Colin Anderson, who worked as a sound manager and created music for the first two installments of Grand Theft Auto (GTA), criticized the current practice of releasing «zero-day» patches in the gaming industry.
«As a developer, I miss the discipline of knowing that it was impossible to fix a game after it was created. Today’s zero-day patch mentality only encourages bad development and management practices, and degrades the user experience», — wrote Anderson at X (Twitter).
As a developer, I miss the discipline of knowing there was no way to “fix” a game once it had been manufactured. The “Day Zero Patch” mentality today just encourages poor development and management practices, and it’s a worse customer experience too. #gamedevelopment https://t.co/ZcShwIYQVR
— Colin Anderson (@denkicolin) October 26, 2024
The developer compares this trend to similar phenomena in the music and film industries:
«It all started with “fix it during mixing” in music, then “fix it in post-production” in movies, and finally “fix it with a patch” in games».

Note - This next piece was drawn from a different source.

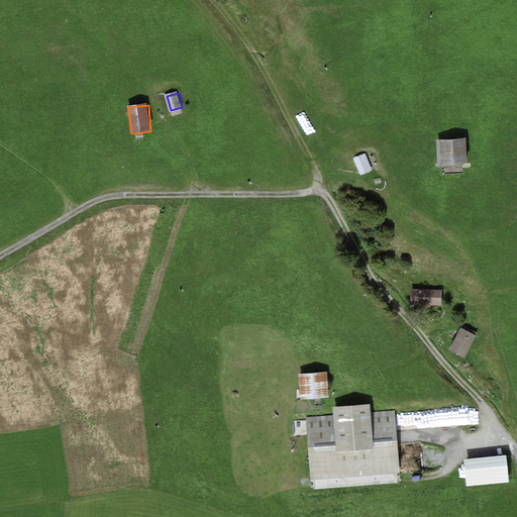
[(467,138),(438,139),(439,164),(468,162),(467,138)]
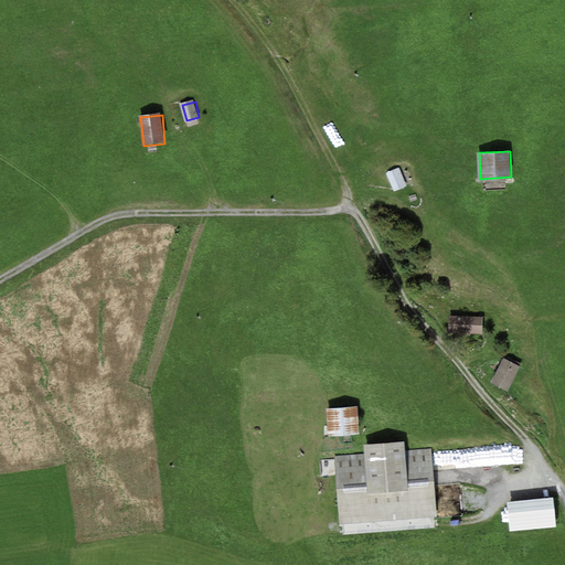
[(401,169),(388,173),(395,191),(407,187),(401,169)]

In recent years, players have increasingly expressed dissatisfaction with rushed releases. A striking example was the release of Cyberpunk 2077 from CD Projekt Red, which was accompanied by numerous technical problems at launch, although the developers later fixed most of the shortcomings.
Today’s users are forced to download huge patches of tens of gigabytes immediately after purchasing a new game to fix bugs that remained in the game at the time of the release of physical copies.